Many patients with cancer report that marijuana helped mitigate symptoms such as nausea and pain, but a lack of clinical studies is preventing clinicians and researchers from definitively understanding if and how cannabis can play a role in cancer care, according to Dr. Ali J. Zarrabi.
“I wish we had more elegant research, and I wish that we were able to actually do research with the products that our patients were using… for example, when my patients go to a dispensary and obtain a certain product, I would love to actually be able to test that in my own clinic,” Zarrabi, a physician at the Winship Cancer Institute and assistant professor at the Emory University School of Medicine, said.
For now, Zarrabi and his colleagues are surveying the patients on what kind of cannabis products they are using, and how they are helping manage symptoms. Patients typically report that it helps to decrease nausea, pain and anxiety.
While marijuana may be beneficial in side effect management, there is no evidence that it can actually shrink tumors or treat cancer in any way.
“I find cannabis to be a really extraordinary tool to help many of my patients,” Zarrabi said. “But it’s not magic.”
When patients come to Zarrabi with hopes that marijuana will cure their cancer, the doctor said that he has frank conversations that emphasize the fact that there is no available clinical data that says that this is the case.

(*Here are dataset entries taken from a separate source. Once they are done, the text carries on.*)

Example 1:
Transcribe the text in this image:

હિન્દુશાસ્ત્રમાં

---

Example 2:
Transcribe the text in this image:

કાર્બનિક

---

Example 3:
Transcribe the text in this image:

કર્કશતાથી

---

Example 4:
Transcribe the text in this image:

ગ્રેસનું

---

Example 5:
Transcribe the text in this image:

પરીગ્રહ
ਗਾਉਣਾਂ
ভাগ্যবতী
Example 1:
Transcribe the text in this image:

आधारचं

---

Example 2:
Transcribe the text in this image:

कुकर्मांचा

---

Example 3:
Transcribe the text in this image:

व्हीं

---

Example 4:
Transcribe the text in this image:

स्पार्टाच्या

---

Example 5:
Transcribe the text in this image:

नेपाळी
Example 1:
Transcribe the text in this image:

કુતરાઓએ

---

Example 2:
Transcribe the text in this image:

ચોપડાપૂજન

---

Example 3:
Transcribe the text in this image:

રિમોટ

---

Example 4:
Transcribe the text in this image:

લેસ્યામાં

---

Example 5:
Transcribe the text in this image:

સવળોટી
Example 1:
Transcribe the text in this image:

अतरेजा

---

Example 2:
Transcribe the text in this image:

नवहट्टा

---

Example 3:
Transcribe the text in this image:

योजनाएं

Zarrabi hopes that more studies are conducted to better understand marijuana’s place in the world of medicine, including recommended dosing and frequency ratios for THC (the psychoactive compound in marijuana that makes people feel high) and CBD in patients with cancer and what they can expect regarding potential relief for nausea, pain, insomnia and other side effects.
Similar to understanding the benefits of marijuana, research is also needed on the potential harms that it can cause in patients with cancer. There have been reported side effects including increased risk of falling, dry mouth, confusion and paranoia.

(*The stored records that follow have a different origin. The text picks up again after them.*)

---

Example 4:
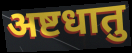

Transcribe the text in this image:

अष्टधातु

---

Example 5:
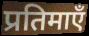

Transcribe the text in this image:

प्रतिमाएँ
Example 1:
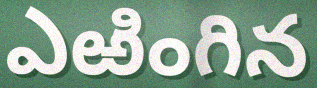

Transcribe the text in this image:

ఎఱింగిన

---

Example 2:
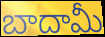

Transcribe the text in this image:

బాదామీ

“I’ve had quite a few patients who will come, either from YouTube or through friends and family, on frighteningly high doses of THC. They come in presenting with falls and they get referrals to palliative care saying this patient can’t tolerate chemotherapy, and we don’t know why. And we realize that – in my opinion – they’re inappropriately dosing THC as a cancer cure,” Zarrabi said.
Looking ahead, far more work still needs to be done in the field.
“As a community, we need to be much more vocal about identifying harmful use, and also developing scales and risk assessment tools for patients who are encouraged to use cannabis medically,” Zarrabi said. “Because right now, we have no validated tool for (patients with cancer) or really for anyone to assess risks and harms for patients who use cannabis as a therapeutic.”